When AI Flunks Humanity’s Hardest Test

How smart is today’s artificial intelligence, really? Not in marketing terms, not in sci fi language, but in the sober light of difficult questions like… How many tendons attach to a tiny bone in a hummingbird’s tail? Which syllables in a Biblical Hebrew verse are “closed” according to the latest specialist scholarship? Those are not trivia questions; they are examples from “Humanity’s Last Exam,” a new benchmark that is reshaping how we think about AI progress.[1]

The benchmark comes from a Nature paper, “A benchmark of expert-level academic questions to assess AI capabilities,” and is unpacked in a plain-language article, “AI is failing ‘Humanity’s Last Exam’ so what does that mean for machine intelligence?” Together, they tell a story that is less about AI “getting close to human” and more about how we measure, misunderstand, and sometimes overhype what these systems can do.

To see why this matters, it helps to start with understanding what a benchmark is. In simple terms, an AI benchmark is like a standardized test for models. You collect a set of questions or tasks, you define what counts as a correct answer, and you see how different systems score. Benchmarks are intended to provide a common metric that enables us to assess whether Model A outperforms Model B in mathematics, biology, programming, or reading comprehension. Over the past few years, models have raced up the scoreboards on popular benchmarks, often scoring above 90 percent on tests like MMLU, a huge exam covering many school and university subjects.

The problem is that once a test becomes familiar, AI developers start training and tuning their systems to do well on that specific test. It is akin to teaching for exams in schools. Exactly, like that, as a matter of fact. Scores increase, but you are no longer sure whether you are measuring deep ability or merely clever test preparation. Humanity’s Last Exam, or HLE, was created precisely to escape that trap and to probe what is still beyond the reach of current systems.

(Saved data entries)
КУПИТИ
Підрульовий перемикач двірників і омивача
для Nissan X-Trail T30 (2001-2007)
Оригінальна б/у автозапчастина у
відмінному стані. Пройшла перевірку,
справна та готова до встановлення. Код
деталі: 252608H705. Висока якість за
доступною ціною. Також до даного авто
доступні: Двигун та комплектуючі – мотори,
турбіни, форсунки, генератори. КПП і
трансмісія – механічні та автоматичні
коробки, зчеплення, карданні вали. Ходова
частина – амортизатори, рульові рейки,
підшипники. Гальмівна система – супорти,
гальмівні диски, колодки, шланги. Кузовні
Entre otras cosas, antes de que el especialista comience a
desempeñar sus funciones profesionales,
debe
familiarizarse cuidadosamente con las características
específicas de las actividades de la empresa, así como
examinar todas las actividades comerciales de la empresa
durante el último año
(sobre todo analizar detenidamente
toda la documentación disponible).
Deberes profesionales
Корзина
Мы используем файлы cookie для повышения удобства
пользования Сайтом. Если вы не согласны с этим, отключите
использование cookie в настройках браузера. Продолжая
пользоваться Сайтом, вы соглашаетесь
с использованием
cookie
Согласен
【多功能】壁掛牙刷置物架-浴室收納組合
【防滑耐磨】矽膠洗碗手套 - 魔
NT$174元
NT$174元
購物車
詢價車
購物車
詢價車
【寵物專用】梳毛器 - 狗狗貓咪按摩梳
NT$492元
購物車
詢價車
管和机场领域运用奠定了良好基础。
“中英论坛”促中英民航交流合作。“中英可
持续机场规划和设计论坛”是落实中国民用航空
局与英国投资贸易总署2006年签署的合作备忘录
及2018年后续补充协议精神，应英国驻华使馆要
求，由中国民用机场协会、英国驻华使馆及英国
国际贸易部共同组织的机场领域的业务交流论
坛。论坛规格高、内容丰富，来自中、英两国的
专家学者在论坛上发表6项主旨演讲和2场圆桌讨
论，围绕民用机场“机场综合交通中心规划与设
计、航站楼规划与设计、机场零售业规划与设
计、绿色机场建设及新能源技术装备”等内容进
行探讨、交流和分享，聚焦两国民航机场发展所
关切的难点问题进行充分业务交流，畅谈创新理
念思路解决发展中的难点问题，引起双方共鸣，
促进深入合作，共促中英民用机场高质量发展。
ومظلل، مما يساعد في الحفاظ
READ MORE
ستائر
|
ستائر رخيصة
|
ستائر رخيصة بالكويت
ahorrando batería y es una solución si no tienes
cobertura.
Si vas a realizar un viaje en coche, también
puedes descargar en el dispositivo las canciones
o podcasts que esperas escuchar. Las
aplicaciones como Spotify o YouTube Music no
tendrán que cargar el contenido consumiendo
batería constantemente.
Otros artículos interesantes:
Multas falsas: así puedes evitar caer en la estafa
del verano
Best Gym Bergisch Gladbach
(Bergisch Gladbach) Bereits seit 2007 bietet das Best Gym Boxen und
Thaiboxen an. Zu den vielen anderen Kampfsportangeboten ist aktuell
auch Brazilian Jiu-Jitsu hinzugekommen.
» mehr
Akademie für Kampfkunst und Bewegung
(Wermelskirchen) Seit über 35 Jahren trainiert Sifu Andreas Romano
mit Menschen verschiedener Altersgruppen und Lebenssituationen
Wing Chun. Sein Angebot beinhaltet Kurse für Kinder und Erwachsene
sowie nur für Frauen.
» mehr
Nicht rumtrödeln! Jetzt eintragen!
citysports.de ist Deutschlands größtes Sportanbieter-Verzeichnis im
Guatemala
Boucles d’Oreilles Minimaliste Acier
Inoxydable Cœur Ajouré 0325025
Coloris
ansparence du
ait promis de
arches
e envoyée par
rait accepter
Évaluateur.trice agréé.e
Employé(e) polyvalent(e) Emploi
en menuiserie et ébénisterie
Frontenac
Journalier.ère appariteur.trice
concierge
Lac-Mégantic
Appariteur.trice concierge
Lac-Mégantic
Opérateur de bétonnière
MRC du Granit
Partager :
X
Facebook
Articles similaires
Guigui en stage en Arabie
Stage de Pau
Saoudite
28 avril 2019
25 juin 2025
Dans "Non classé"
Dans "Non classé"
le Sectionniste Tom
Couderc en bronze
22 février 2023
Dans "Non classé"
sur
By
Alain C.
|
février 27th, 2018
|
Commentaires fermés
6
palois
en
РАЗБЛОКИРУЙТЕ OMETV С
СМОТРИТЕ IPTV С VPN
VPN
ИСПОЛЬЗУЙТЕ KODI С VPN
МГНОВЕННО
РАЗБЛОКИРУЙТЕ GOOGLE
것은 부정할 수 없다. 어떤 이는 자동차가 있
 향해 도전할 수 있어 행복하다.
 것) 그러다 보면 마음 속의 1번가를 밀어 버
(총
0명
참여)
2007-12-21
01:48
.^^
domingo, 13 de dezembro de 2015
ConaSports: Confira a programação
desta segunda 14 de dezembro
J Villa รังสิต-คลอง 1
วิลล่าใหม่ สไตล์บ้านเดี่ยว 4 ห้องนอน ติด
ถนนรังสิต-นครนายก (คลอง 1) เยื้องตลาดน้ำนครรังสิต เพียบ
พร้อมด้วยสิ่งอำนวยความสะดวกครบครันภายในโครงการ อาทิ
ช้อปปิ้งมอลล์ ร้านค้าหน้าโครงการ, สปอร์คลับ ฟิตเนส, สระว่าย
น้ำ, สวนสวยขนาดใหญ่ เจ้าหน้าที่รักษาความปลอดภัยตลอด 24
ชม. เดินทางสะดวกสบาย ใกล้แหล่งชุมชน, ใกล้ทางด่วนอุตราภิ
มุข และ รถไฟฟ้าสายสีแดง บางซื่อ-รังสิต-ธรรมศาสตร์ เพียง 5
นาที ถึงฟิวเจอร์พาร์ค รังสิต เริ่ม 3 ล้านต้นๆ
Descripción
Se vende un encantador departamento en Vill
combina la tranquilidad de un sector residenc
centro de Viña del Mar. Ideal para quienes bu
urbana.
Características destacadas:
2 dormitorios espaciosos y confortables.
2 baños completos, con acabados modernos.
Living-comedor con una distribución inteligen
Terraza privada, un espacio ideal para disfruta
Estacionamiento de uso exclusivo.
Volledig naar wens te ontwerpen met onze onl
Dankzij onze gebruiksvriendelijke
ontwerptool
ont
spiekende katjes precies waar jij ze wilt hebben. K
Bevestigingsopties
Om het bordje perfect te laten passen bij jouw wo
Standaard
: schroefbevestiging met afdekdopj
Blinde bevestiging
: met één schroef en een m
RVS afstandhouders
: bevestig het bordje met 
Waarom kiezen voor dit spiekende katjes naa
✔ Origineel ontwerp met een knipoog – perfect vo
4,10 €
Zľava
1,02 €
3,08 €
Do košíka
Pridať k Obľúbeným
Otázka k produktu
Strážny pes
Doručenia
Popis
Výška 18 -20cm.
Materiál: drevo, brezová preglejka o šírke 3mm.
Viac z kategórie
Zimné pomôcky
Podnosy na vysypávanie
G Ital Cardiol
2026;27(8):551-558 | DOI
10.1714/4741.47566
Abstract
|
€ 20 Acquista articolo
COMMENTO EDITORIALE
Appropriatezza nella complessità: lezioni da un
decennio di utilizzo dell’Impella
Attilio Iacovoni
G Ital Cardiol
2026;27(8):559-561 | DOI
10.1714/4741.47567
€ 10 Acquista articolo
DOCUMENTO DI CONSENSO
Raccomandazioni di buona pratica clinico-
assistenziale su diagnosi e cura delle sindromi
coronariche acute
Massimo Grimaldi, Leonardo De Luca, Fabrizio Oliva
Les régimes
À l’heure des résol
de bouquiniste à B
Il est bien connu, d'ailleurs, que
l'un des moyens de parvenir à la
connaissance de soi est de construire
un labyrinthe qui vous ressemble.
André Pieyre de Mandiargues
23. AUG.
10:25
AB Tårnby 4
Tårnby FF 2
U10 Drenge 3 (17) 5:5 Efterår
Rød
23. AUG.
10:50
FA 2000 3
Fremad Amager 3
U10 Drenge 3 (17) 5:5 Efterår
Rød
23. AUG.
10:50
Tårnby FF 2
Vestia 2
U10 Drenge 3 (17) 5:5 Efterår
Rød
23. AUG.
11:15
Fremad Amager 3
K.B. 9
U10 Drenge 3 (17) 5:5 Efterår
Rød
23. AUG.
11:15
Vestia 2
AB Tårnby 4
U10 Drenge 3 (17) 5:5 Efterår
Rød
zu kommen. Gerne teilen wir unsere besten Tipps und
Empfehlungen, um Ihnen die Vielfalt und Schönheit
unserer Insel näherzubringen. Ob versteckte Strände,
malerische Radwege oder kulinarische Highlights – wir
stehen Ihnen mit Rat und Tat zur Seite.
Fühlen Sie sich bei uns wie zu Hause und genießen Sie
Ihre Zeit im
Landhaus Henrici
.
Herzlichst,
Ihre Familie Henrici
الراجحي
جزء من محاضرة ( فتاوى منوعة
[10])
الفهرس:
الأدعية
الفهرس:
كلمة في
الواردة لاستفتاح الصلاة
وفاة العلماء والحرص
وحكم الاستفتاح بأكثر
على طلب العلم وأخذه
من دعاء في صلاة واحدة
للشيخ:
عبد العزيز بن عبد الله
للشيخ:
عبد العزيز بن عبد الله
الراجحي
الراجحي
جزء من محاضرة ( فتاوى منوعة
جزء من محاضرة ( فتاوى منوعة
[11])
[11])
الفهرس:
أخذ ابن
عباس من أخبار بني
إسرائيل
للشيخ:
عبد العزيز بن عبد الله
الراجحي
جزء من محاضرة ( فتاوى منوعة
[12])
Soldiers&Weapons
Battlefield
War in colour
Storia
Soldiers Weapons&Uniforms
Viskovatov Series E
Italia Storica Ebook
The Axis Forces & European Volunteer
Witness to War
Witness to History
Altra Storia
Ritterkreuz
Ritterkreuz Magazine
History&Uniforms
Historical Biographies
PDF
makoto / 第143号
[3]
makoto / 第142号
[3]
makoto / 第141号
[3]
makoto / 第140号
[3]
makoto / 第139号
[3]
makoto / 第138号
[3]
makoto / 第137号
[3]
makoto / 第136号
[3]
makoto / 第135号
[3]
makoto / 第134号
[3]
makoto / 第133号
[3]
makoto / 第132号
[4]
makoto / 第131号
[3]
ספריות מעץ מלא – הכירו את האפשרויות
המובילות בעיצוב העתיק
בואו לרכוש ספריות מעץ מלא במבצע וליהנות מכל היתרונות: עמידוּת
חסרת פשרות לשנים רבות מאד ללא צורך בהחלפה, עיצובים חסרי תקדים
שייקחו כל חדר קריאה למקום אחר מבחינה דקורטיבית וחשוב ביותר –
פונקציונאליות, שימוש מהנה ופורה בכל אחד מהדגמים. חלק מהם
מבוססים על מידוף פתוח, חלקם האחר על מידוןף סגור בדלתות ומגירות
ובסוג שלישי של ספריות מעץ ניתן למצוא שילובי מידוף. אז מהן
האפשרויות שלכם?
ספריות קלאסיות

WHAT THIS TASK INVOLVES
List every subject area that the text on Humanity's Last Exam names as an example of a field where a benchmark can show whether one model outperforms another.

SOLUTION TO THIS PROBLEM
Mathematics, biology, programming, reading comprehension